The file figure_history.sfd records the full-size glyphs and the file small_figure_history.sfd records the smaller glyphs used in super- and subscripts and fractions. These are not “normal” .sfd files and need to be viewed/understood in the following way:

  1. All glyphs are “unencoded” and therefore appear at the bottom of the FontForge viewing window. You should not use the Encoding → Compact option, however, and instead scroll down.

  2. Set your main window so that it is 16 glyphs wide. That way the different groups of glyphs should all start on the left.

  3. The different groups/lines roughly correspond to different faces in the following order. (The parenthesized strings are those used to differentiate the styles in filenames at various points of development.)

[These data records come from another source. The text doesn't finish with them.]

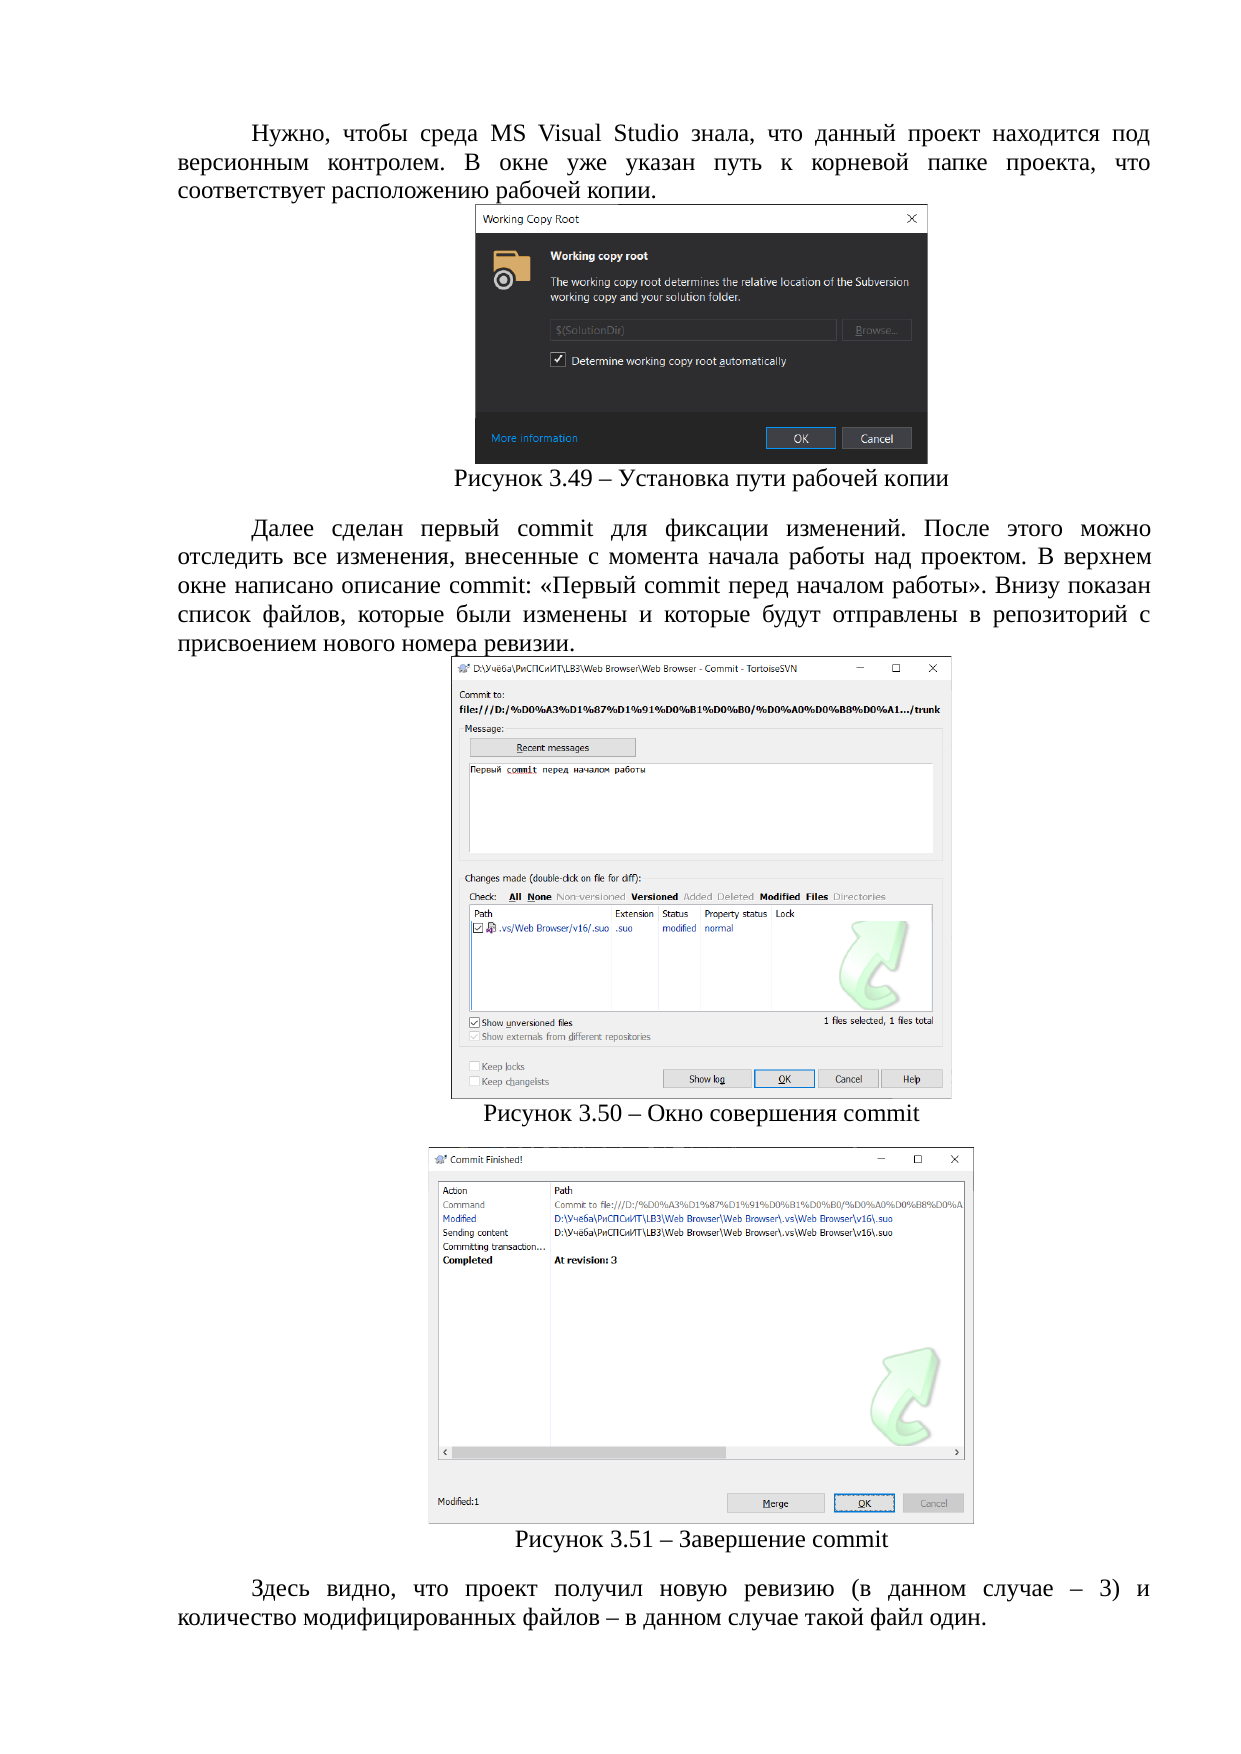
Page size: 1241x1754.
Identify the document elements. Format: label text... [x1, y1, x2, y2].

picture [475, 204, 928, 464]
picture [428, 1147, 974, 1524]
text Далее сделан первый commit для фиксации изменений. После этого можно отследить все изменения, внесенные с момента начала работы над проектом. В верхнем окне написано описание commit: «Первый commit перед началом работы». Внизу показан список файлов, которые были изменены и которые будут отправлены в репозиторий с присвоением нового номера ревизии. [177, 513, 1152, 656]
text Здесь видно, что проект получил новую ревизию (в данном случае – 3) и количество модифицированных файлов – в данном случае такой файл один. [177, 1573, 1152, 1631]
picture [451, 656, 952, 1099]
text Нужно, чтобы среда MS Visual Studio знала, что данный проект находится под версионным контролем. В окне уже указан путь к корневой папке проекта, что соответствует расположению рабочей копии. [177, 118, 1152, 204]
text Рисунок . – Окно совершения commit [177, 1098, 1152, 1127]
text Рисунок . – Завершение commit [177, 1524, 1152, 1552]
text Рисунок . – Установка пути рабочей копии [177, 463, 1152, 492]
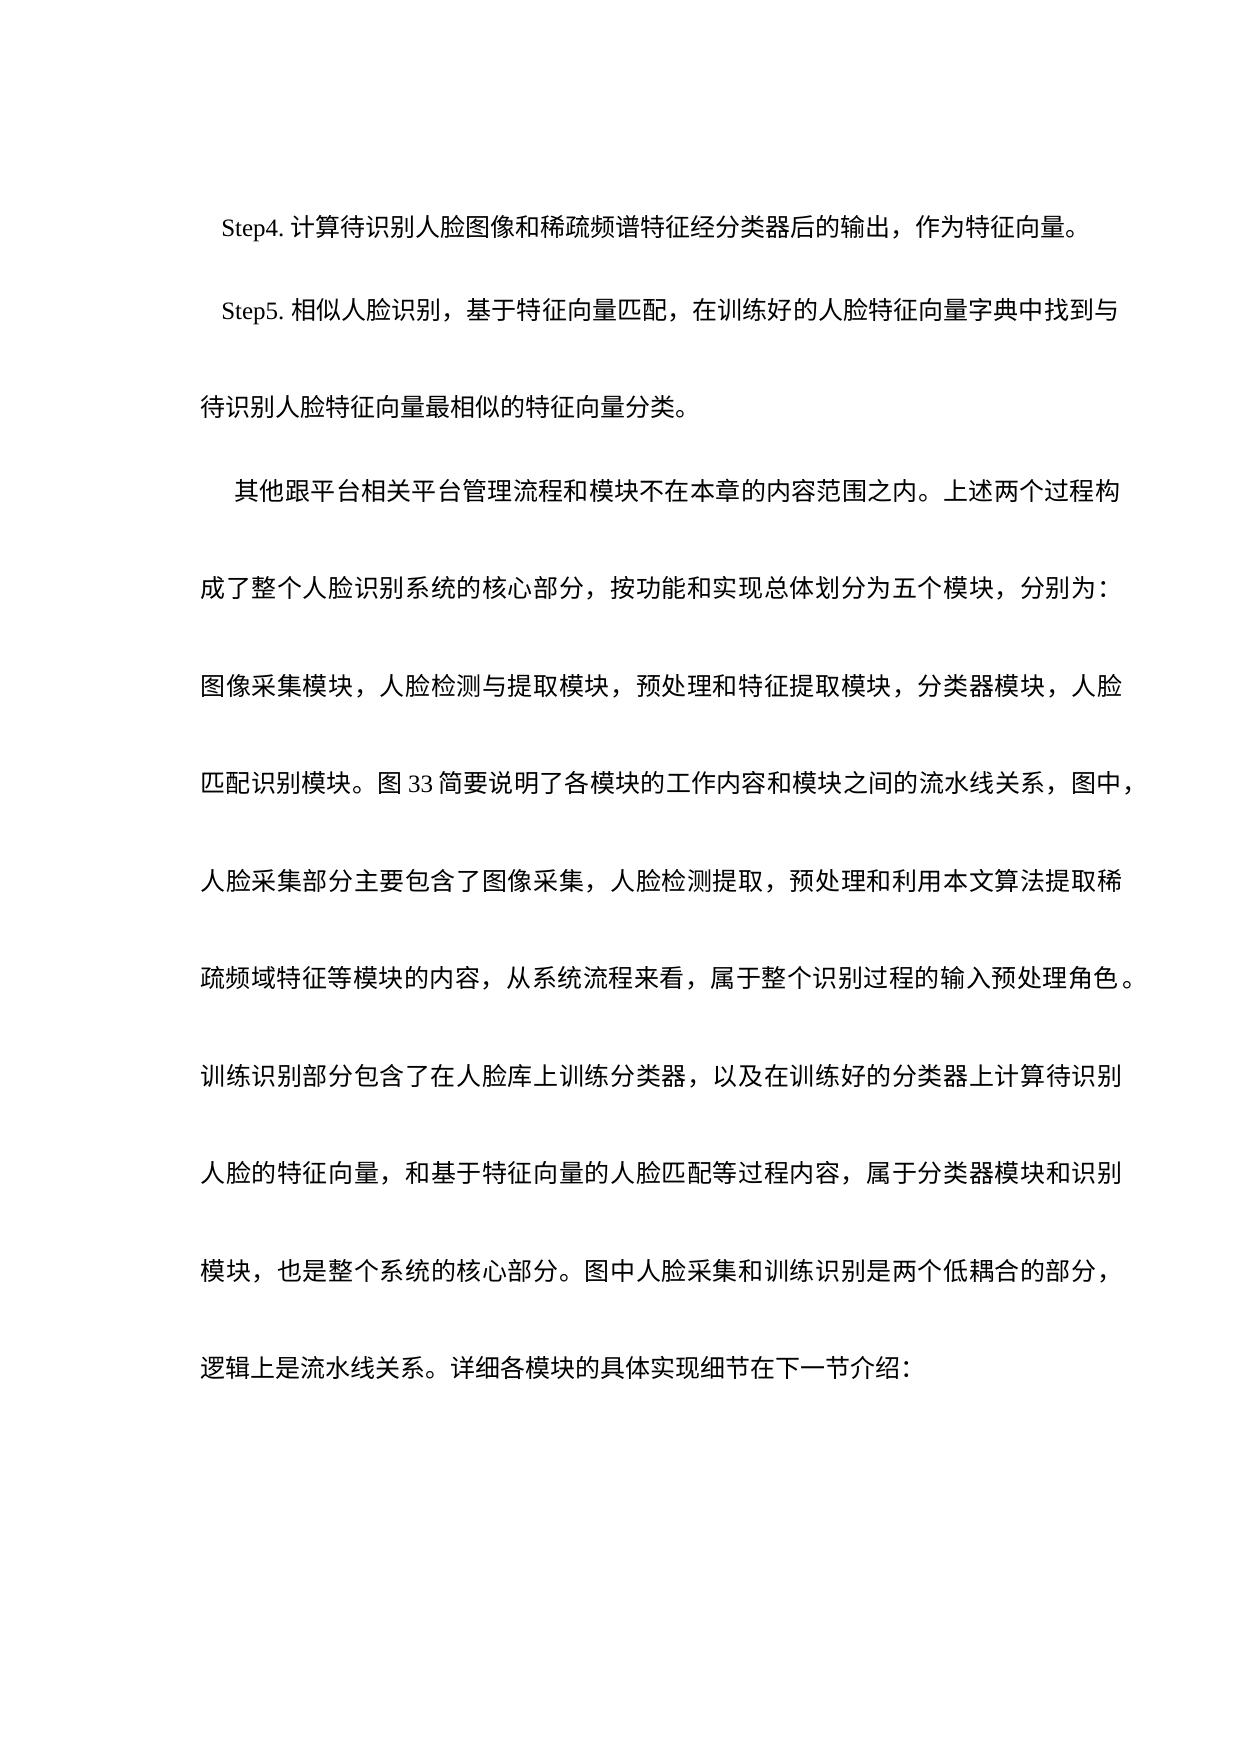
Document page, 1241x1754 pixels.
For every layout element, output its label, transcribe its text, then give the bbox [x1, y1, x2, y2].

text Step4. 计算待识别人脸图像和稀疏频谱特征经分类器后的输出，作为特征向量。 [200, 193, 1122, 258]
text 其他跟平台相关平台管理流程和模块不在本章的内容范围之内。上述两个过程构成了整个人脸识别系统的核心部分，按功能和实现总体划分为五个模块，分别为：图像采集模块，人脸检测与提取模块，预处理和特征提取模块，分类器模块，人脸匹配识别模块。图33简要说明了各模块的工作内容和模块之间的流水线关系，图中，人脸采集部分主要包含了图像采集，人脸检测提取，预处理和利用本文算法提取稀疏频域特征等模块的内容，从系统流程来看，属于整个识别过程的输入预处理角色。训练识别部分包含了在人脸库上训练分类器，以及在训练好的分类器上计算待识别人脸的特征向量，和基于特征向量的人脸匹配等过程内容，属于分类器模块和识别模块，也是整个系统的核心部分。图中人脸采集和训练识别是两个低耦合的部分，逻辑上是流水线关系。详细各模块的具体实现细节在下一节介绍： [200, 457, 1122, 1399]
text Step5. 相似人脸识别，基于特征向量匹配，在训练好的人脸特征向量字典中找到与待识别人脸特征向量最相似的特征向量分类。 [200, 276, 1122, 438]
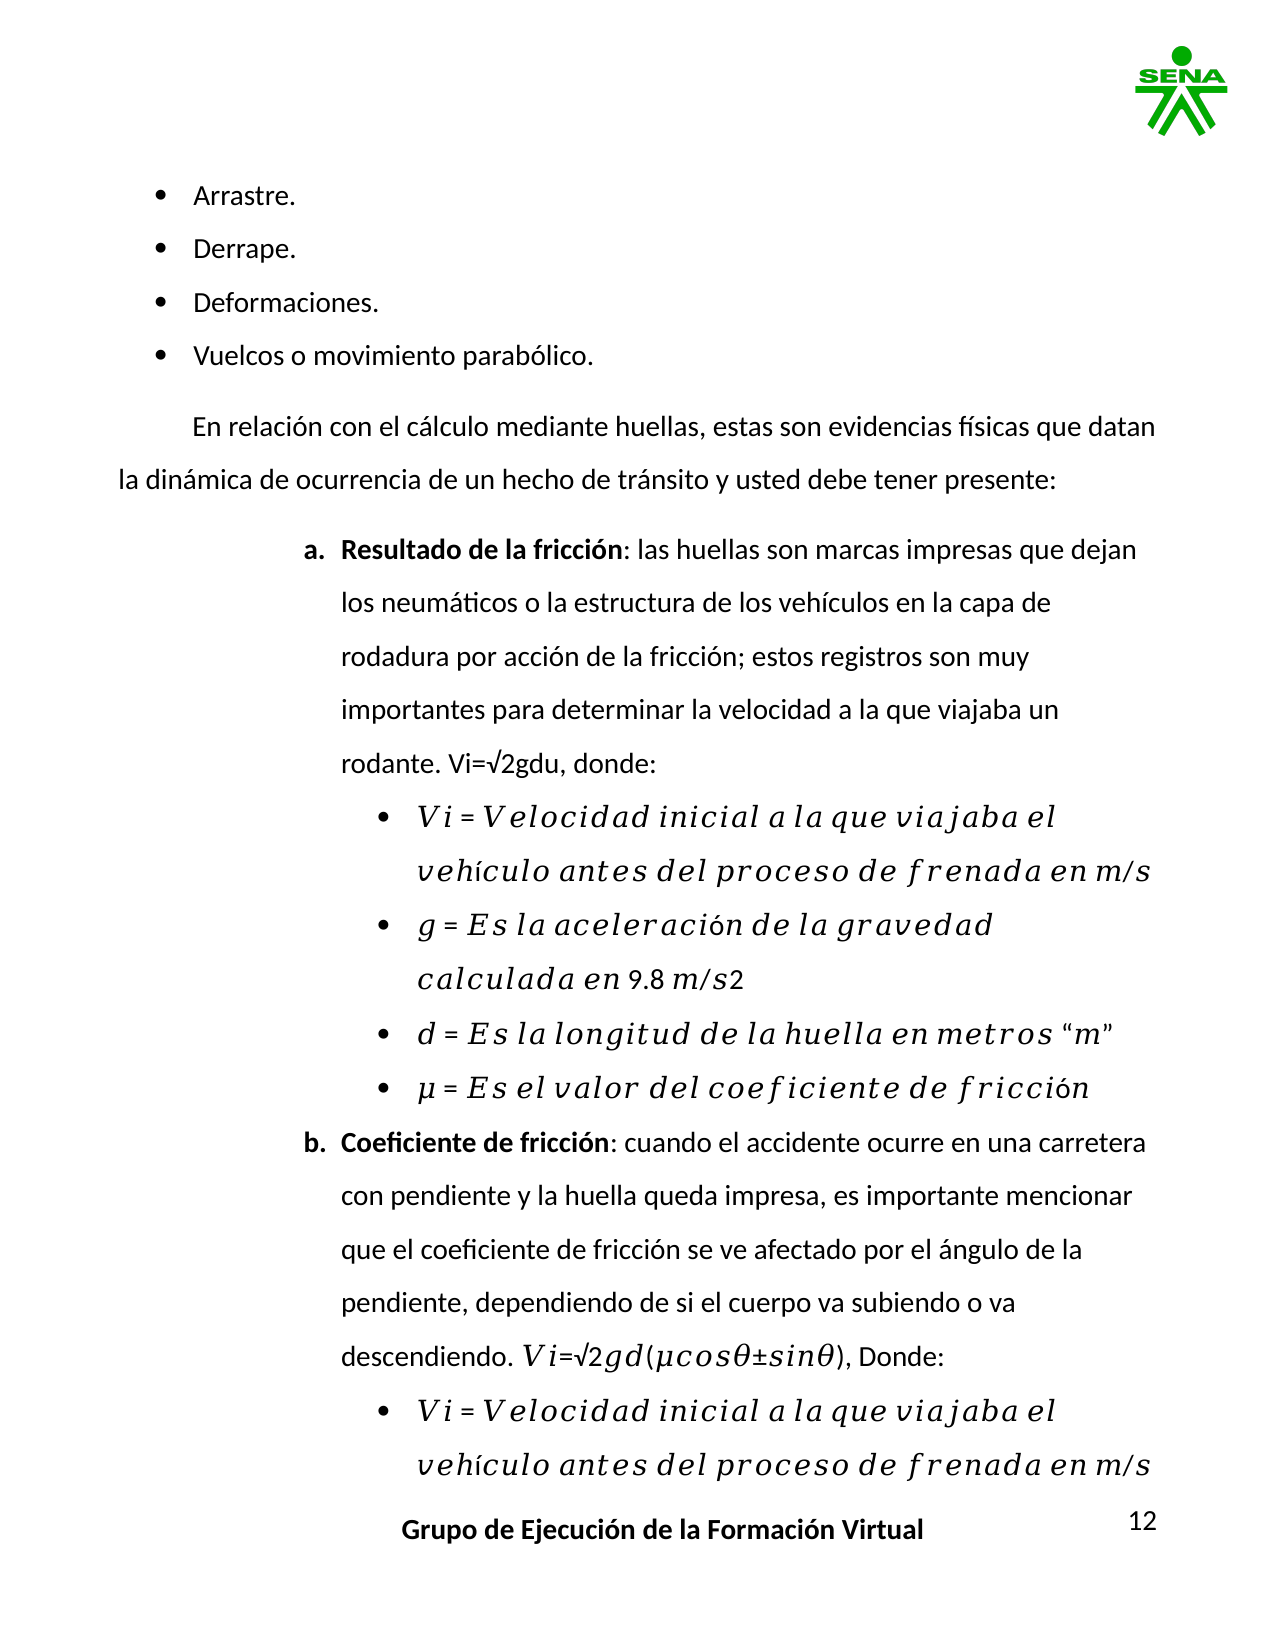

    1. “Display” (DR, aDRS)
    2. “Display Italic” (aDRL)
    3. “Regular” (R, Re, C, C_Re, Sc, aS)
    4. “Italic” (It, RI, ISc, aSI)
    5. “Slant” (Sl, aRL)
    6. “Semibold” (RZI, aSZI)
    7. ”Semibold Italic” (RZI, aSZI)
    8. ”Semibold Slant” (BSl, aBL, aZL)
    9. ”Bold” (RB, BSc, Bd, aBS, aZS)
    10. ”Bold Italic” (RBI, BI, BiSC, aSBI)
    11. ”Bold Slant” (BSl, aBL)
    12. ”Outline” (I)
    13. ”Mono” (M)
    14. ”Underline” (U_Re)

    The correspondence is rough for several reasons. One is that this mapping is the result of guesswork on my part. Another is that sometimes a new stage of development started by copying the glyphs of another face. There was also a point in development where what had been called ”Bold” became ”Semibold”, and my mapping does not capture or correct for that change.

  4. Glyphs are displayed in order of revision from most to least recent. Every glyph on a line is different from every other glyph, although sometimes only subtly.

  5. The Comment for each glyph—shown in the second entry of the Element → Glyph Info ... window and (when it is working) the tooltip when hovering over a glyph—includes the filename-identifier/revision pairs that glyph appeared in.

  6. Note that the only revisions represented are those in which a given .sfd file changed. When a file did not change in some revision it will not be listed anywhere.